Mungkin kau juga pernah membaca salah satu cerpennya Gus Mus? tentang seorang tokoh bernama Gus Ja'far yang diberi keistimewaan oleh Allah berupa kemampuan membaca masa depan. Dalam cerpen itu, Gus Ja'far bertemu dengan seorang Kiai, pemilik pondok besar di daerah Abangan. Gus Ja'far dibuat bingung karena di dahi Kiai tersebut ada tulisan Ahlun Nar (Penghuni Neraka). Mengikuti rasa penasaran, Gus Ja'far akhirnya membuntuti Kiai tersebut. Ternyata setiap malam Kiai tersebut datang ke warung remang-remang. Uniknya, perihal Gus Ja'far yang membuntuti itu, sudah diketahui oleh sang Kiai. Akhir cerita, terjadilah sebuah dialog antara Kiai dan Gus Ja'far, yang kemudian membuat Gus Ja'far gaji berani lagi membicarakan masa depan kepada khalayak umum, sebagaimana sering ia lakukan dulu. dan pondok milik Kiai tersebut, yang nyata-nyata gus Ja'far tinggali selama beberapa hari, ternyata tidak ada.
Gus Mus dari cerpen itu mengirimi kita banyak sekali pesan. Begitu juga orang yang menggubah Cerita Yai Barseso. Pesannya sama, tentang sirrullah (rahasia Allah), yang kita banyak tidak tahu. Kadang, kita sebagai manusia yang tidak tahu apa-apa memang terlalu banyak menilai dan menghakimi. Seakan kitalah pemilik kebenaran yang haqiqi, seakan setiap yang berseberangan dengan kita sudah pasti salah.

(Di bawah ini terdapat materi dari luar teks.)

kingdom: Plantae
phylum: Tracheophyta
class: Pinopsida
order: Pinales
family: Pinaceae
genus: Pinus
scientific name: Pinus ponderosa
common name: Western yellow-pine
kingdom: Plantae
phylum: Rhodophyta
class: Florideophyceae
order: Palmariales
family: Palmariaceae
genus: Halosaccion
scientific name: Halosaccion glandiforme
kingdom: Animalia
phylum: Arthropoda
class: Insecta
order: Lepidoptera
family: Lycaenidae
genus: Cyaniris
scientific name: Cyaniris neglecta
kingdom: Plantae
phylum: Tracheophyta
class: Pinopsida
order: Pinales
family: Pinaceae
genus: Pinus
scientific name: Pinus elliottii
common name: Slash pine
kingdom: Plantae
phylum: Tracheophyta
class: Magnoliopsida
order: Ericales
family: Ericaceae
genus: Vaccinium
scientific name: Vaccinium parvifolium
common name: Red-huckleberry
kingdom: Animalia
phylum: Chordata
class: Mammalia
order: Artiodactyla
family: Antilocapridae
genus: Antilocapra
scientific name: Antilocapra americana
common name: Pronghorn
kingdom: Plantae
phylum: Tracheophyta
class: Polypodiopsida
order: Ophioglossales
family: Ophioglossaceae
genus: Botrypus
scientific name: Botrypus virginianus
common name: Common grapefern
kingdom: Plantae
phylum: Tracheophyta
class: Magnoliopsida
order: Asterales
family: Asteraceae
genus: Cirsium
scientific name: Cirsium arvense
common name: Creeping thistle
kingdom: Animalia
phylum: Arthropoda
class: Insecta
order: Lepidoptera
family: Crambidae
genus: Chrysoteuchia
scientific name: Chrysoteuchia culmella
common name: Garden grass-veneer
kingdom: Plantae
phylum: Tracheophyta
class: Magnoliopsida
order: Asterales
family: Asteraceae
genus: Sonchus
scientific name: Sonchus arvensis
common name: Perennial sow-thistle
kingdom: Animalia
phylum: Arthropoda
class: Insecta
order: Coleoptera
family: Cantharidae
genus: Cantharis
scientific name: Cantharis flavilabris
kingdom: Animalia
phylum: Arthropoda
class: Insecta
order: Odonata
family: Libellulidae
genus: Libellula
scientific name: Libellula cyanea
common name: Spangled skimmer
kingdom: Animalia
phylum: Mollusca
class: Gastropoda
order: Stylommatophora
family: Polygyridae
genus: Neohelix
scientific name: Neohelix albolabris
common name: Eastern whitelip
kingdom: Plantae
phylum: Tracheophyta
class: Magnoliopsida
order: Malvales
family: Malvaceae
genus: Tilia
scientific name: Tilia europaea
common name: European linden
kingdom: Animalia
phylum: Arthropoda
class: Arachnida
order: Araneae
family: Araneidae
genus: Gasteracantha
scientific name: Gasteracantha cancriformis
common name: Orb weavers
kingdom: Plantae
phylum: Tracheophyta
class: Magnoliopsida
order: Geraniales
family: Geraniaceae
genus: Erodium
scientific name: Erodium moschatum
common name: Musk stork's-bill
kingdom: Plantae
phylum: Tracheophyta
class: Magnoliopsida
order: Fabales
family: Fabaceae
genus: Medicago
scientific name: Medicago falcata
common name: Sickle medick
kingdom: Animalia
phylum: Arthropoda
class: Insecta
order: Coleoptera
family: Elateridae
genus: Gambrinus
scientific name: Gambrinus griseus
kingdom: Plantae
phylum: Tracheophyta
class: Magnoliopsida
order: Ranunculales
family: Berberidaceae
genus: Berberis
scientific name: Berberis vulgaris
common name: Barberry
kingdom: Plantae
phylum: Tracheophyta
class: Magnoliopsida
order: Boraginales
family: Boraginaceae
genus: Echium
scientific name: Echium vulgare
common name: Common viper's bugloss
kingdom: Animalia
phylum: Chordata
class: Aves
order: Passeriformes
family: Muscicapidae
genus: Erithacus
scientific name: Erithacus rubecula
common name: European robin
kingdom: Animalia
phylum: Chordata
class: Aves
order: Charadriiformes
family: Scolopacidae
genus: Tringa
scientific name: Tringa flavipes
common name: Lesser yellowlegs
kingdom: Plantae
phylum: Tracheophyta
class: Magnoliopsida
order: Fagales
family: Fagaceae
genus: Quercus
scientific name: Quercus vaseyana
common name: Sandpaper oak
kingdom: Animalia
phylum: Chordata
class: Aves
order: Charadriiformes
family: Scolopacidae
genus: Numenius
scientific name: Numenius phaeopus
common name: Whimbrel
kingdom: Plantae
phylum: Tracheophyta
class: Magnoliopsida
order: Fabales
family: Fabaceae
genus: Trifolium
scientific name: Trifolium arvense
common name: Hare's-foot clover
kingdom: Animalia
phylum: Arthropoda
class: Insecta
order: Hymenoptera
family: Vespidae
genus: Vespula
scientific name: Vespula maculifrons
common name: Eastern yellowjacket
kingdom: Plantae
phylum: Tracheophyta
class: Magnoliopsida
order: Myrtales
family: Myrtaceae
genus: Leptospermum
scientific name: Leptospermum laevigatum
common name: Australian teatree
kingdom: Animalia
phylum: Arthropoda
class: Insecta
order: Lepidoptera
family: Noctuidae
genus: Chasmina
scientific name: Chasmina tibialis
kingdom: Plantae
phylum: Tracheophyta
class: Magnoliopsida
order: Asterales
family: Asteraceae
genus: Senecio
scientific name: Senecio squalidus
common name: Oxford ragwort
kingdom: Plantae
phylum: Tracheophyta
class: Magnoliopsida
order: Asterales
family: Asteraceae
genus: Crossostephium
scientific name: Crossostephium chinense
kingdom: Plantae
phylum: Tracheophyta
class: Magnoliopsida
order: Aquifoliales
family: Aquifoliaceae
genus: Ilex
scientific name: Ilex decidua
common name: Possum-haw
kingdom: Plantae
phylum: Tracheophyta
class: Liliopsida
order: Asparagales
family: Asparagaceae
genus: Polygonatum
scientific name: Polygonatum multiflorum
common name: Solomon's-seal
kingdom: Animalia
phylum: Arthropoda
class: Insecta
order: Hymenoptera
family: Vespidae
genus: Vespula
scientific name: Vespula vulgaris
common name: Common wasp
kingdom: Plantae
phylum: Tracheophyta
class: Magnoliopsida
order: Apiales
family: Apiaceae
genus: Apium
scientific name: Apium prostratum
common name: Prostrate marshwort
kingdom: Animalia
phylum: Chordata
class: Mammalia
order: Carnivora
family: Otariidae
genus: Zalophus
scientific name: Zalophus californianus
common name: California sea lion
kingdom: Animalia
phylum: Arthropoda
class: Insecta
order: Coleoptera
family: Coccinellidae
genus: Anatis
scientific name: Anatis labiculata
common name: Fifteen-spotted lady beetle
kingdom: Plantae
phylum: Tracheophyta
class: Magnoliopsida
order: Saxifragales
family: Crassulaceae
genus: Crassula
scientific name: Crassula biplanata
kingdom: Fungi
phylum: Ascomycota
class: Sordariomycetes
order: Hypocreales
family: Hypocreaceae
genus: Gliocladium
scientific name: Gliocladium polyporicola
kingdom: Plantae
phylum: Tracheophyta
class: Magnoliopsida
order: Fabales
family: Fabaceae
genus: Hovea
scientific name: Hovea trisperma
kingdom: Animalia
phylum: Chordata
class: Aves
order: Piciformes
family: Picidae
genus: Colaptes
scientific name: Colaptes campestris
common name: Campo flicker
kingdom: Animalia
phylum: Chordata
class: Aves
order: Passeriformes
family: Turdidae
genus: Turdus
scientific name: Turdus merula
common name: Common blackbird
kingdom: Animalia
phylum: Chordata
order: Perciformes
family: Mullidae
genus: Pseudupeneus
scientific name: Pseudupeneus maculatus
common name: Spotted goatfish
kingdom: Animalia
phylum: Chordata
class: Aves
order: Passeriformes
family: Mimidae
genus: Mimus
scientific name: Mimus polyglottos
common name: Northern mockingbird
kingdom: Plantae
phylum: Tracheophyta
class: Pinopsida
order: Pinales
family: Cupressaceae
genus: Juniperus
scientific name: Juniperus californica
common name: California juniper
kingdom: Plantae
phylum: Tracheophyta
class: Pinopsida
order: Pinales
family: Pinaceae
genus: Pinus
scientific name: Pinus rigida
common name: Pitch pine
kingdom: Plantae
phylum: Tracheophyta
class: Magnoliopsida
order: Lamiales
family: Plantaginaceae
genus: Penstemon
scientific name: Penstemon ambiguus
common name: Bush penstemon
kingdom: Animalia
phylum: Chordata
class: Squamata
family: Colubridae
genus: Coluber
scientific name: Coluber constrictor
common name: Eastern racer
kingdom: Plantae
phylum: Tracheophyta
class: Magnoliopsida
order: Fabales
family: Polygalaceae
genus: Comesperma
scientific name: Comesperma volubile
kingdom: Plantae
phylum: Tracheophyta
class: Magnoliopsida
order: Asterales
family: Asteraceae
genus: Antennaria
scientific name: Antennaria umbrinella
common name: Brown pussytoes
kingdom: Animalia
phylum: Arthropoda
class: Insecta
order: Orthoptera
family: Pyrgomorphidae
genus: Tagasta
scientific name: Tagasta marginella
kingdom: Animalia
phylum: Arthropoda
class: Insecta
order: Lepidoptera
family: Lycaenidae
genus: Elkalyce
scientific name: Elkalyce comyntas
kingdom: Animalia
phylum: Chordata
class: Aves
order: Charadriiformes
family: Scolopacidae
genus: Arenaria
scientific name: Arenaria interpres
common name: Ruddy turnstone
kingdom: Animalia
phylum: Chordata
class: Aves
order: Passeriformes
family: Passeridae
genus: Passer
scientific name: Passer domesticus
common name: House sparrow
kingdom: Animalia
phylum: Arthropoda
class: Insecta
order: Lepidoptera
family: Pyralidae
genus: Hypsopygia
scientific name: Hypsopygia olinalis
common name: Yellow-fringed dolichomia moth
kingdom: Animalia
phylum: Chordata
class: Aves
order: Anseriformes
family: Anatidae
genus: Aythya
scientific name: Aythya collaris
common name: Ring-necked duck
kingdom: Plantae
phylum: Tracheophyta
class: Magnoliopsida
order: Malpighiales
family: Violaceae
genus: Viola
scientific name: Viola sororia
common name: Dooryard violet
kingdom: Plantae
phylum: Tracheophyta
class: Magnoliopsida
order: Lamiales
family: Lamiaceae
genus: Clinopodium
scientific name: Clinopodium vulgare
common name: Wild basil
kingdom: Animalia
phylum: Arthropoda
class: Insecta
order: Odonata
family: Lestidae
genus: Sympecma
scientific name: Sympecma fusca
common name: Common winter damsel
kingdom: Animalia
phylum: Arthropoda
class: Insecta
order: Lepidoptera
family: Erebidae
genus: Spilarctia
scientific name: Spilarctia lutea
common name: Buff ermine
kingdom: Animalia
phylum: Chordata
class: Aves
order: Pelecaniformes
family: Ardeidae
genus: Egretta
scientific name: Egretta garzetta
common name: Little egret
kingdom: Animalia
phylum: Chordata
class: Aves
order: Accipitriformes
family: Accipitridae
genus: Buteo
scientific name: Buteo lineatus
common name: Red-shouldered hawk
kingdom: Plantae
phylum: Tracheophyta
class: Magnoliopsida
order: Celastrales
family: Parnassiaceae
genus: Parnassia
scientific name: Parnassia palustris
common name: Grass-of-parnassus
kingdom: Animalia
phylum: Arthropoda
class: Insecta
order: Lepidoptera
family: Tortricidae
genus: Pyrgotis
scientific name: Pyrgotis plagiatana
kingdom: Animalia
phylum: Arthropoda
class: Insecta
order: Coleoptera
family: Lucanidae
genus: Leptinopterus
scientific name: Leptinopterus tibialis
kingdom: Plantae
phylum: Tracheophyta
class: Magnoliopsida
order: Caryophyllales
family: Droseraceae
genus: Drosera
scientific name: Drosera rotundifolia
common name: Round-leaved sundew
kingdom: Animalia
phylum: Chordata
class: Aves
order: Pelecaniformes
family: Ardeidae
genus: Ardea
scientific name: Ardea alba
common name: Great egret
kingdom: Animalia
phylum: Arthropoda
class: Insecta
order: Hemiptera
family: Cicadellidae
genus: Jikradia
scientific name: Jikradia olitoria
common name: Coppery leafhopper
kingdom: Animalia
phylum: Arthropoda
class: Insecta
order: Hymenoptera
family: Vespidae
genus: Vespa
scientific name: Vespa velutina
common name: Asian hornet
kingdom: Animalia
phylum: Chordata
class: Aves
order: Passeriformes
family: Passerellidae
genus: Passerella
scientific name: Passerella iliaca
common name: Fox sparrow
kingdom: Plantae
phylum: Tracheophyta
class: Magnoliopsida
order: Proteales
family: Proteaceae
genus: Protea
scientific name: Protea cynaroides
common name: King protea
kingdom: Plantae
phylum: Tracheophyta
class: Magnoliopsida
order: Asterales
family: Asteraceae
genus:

Ba, ada banyak sekali rahasia Allah.
Barangkali beberapa diantaranya terasa tidak menyenangkan. But Allah always has greater things than we think.
Kita sebagai makhluk sebenarnya hanya perlu pasrah, tapi kita tahu, terkadang itu susah. Susah sekali.
Dulu, waktu ngaji kitab 'adabul alim wal muta'allim di Ponpes Sunan Drajat, Pak Miftah pernah berkata kepada kami,
Saya jadi penghuni nerakapun tidak apa-apa. Saya rela, asal rahmat dan ridho Allah tetap menyertai saya.
Dulu, aku tidak begitu menggubris maqolah itu. Kusimak dengan baik lantas kulewatkan. Tetapi setelah direnungkan lagi, itu kalimat yang sangat dalam.
Apakah bisa seseorang mengatakan kalimat semacam itu jika di hatinya tidak ada kepasrahan yang mendalam kepada Allah?
Apakah bisa seseorang sepasrah itu jika ia tidak mencintai Allah?
Ba, aku tidak tahu. Tetapi aku yakin Pak Mif bukan orang biasa. Dari luar, Pak Miftah mungkin hanya seorang guru ngaji dan penjaga air minum genuk di komplek makam sunan Drajat. Dari yang kami lihat, Pak Miftah adalah seseorang yang senang sekali bercanda dan terlihat kurang serius. Tetapi di luar yang terlihat oleh mata kita - siapa yang tahu. Jangan-jangan ada rahasia Allah di sana. Wallahu a'lam.
Apapun itu, semoga kita bisa menikmati khusnul khotimah di akhir hayat kita ya, Ba. dan semoga, Allah memberi kita kemampuan untuk mencintaiNya dan berpasrah kepadaNya. Aamiin.